*Data for this exercise:*

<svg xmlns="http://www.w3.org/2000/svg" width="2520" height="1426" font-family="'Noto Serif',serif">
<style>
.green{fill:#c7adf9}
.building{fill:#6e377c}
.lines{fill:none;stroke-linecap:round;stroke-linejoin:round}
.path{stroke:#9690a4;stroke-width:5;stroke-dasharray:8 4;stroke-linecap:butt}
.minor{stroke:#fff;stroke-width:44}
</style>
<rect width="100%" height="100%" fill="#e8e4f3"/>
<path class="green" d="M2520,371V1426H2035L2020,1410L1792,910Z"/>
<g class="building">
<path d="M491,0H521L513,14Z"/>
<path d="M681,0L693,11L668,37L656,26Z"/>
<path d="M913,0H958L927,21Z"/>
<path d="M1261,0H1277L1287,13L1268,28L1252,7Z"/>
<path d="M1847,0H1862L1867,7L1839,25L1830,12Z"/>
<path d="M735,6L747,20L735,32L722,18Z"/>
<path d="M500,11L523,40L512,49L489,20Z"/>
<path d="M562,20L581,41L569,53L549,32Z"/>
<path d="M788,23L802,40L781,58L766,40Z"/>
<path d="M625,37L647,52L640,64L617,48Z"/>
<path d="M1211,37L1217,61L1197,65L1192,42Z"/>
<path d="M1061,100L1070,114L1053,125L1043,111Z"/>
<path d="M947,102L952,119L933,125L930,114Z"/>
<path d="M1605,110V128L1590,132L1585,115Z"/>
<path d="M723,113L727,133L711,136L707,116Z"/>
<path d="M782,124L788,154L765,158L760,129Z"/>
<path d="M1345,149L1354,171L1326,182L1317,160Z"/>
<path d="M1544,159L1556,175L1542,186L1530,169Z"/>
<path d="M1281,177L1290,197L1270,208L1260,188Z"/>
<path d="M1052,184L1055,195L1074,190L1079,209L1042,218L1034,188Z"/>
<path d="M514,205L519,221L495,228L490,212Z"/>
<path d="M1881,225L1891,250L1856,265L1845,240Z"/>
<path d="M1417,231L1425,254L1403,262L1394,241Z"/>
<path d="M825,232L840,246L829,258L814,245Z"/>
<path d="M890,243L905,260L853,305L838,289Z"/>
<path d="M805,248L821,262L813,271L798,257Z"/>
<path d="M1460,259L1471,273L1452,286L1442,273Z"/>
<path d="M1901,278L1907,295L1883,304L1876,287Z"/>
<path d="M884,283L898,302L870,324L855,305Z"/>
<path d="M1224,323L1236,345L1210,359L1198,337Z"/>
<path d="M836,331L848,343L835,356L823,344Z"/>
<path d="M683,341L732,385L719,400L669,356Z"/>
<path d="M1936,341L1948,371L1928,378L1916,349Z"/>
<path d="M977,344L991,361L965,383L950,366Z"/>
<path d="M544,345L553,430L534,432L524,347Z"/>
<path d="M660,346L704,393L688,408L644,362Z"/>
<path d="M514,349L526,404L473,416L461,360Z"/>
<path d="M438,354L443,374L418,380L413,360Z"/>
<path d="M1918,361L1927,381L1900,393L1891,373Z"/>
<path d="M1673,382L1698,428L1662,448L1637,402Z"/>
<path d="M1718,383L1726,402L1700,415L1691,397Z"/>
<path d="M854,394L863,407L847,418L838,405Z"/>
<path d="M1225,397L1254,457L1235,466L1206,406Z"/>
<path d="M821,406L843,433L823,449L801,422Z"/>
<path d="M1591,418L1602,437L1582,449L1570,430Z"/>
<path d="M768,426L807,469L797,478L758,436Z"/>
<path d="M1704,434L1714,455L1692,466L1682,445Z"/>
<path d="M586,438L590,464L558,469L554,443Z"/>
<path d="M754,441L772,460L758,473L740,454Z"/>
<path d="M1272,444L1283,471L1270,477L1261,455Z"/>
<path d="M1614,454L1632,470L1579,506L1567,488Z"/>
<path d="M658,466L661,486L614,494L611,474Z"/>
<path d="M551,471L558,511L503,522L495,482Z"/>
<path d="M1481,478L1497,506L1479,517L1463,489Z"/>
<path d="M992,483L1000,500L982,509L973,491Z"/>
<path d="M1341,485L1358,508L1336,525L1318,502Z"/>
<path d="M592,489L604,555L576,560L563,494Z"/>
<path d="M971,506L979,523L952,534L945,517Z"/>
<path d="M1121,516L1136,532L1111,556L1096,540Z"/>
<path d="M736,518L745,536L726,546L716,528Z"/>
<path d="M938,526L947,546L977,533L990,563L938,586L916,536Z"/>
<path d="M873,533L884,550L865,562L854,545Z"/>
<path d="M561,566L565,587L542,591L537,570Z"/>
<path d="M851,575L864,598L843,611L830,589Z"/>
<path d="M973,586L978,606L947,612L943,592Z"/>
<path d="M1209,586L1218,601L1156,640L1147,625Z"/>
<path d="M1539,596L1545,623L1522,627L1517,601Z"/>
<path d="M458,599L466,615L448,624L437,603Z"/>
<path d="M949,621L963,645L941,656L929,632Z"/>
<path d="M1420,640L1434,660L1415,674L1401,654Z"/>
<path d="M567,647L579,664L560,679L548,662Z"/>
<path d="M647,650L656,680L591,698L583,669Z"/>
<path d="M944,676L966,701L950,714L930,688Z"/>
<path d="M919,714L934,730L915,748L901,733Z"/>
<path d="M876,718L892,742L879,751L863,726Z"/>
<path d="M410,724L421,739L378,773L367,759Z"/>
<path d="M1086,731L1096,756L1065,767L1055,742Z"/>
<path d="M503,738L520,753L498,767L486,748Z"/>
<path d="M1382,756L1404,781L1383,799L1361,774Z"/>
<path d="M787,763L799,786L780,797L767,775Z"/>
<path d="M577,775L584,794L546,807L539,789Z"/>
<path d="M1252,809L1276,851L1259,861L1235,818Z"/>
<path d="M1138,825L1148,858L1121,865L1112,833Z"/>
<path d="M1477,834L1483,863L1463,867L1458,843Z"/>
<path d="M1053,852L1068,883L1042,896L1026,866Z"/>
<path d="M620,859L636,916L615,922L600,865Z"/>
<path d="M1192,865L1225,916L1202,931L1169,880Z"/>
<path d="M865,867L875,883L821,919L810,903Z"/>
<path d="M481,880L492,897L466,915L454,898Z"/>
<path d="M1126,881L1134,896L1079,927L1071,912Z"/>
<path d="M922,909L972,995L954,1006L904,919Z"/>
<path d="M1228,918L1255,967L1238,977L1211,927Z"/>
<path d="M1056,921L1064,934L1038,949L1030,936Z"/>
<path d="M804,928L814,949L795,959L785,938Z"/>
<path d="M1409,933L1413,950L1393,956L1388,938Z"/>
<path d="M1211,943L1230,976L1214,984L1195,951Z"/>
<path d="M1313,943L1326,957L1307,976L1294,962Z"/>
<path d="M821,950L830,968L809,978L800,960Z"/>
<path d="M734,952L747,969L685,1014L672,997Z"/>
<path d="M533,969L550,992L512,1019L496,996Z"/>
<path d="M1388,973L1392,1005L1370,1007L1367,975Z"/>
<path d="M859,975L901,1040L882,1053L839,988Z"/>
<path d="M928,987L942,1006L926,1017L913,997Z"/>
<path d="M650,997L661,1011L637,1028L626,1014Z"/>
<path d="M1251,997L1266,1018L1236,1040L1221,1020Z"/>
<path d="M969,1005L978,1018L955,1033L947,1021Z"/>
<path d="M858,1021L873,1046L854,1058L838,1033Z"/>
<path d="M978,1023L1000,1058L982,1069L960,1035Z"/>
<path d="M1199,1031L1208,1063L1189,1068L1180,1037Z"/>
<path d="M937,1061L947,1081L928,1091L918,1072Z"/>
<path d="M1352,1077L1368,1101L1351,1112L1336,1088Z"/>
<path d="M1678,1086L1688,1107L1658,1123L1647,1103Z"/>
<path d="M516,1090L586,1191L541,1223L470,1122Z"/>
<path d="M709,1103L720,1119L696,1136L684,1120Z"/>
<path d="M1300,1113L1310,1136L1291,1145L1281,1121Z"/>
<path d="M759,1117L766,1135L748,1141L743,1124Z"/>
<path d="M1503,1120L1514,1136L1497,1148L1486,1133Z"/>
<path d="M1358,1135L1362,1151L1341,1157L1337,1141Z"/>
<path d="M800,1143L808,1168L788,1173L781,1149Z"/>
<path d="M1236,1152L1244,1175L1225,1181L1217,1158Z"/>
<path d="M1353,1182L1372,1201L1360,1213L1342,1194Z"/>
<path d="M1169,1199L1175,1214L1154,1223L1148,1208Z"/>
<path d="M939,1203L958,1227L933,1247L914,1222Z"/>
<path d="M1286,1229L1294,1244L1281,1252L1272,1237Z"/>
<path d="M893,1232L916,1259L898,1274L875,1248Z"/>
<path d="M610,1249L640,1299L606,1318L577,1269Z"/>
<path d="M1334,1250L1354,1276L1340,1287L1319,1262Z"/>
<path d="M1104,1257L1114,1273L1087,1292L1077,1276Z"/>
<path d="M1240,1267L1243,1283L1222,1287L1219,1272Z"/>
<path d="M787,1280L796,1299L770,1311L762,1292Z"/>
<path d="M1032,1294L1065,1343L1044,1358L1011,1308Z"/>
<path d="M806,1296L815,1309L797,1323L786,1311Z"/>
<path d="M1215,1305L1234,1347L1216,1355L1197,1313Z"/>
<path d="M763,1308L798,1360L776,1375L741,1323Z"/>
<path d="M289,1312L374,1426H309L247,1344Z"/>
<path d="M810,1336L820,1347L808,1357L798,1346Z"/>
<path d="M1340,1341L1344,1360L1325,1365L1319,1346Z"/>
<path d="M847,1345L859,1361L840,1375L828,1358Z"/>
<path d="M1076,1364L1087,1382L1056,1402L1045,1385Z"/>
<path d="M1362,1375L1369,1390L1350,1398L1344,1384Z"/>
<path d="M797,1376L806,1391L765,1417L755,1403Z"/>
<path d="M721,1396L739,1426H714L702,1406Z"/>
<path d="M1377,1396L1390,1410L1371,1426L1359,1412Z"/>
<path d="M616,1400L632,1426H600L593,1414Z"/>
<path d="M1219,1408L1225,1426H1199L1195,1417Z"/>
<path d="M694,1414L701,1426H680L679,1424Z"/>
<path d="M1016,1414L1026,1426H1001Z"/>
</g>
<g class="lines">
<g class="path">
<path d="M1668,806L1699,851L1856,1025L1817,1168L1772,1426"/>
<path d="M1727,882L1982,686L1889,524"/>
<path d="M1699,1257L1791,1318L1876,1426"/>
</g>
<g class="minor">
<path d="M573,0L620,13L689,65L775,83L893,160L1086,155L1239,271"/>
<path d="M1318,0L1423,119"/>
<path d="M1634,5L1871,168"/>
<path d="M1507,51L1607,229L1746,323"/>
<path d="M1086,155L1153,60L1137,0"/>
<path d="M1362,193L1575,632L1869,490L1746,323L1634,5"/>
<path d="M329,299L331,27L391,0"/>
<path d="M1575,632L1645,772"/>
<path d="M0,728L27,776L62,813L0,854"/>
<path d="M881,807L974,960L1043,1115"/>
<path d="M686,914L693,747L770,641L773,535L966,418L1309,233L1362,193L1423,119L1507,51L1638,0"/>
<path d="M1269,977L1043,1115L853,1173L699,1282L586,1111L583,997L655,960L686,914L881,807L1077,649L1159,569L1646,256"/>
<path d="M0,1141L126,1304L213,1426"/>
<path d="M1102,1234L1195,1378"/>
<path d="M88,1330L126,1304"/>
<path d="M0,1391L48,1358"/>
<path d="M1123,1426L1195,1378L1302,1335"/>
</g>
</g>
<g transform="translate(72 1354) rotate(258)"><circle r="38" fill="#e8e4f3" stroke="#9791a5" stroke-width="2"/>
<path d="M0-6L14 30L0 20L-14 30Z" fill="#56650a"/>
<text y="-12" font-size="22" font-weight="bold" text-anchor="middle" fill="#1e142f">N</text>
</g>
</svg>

*Exercise:* Filter the records for the string "stroke" and copy every line that holds it.

*Reply to the task:*
.lines{fill:none;stroke-linecap:round;stroke-linejoin:round}
.path{stroke:#9690a4;stroke-width:5;stroke-dasharray:8 4;stroke-linecap:butt}
.minor{stroke:#fff;stroke-width:44}
<g transform="translate(72 1354) rotate(258)"><circle r="38" fill="#e8e4f3" stroke="#9791a5" stroke-width="2"/>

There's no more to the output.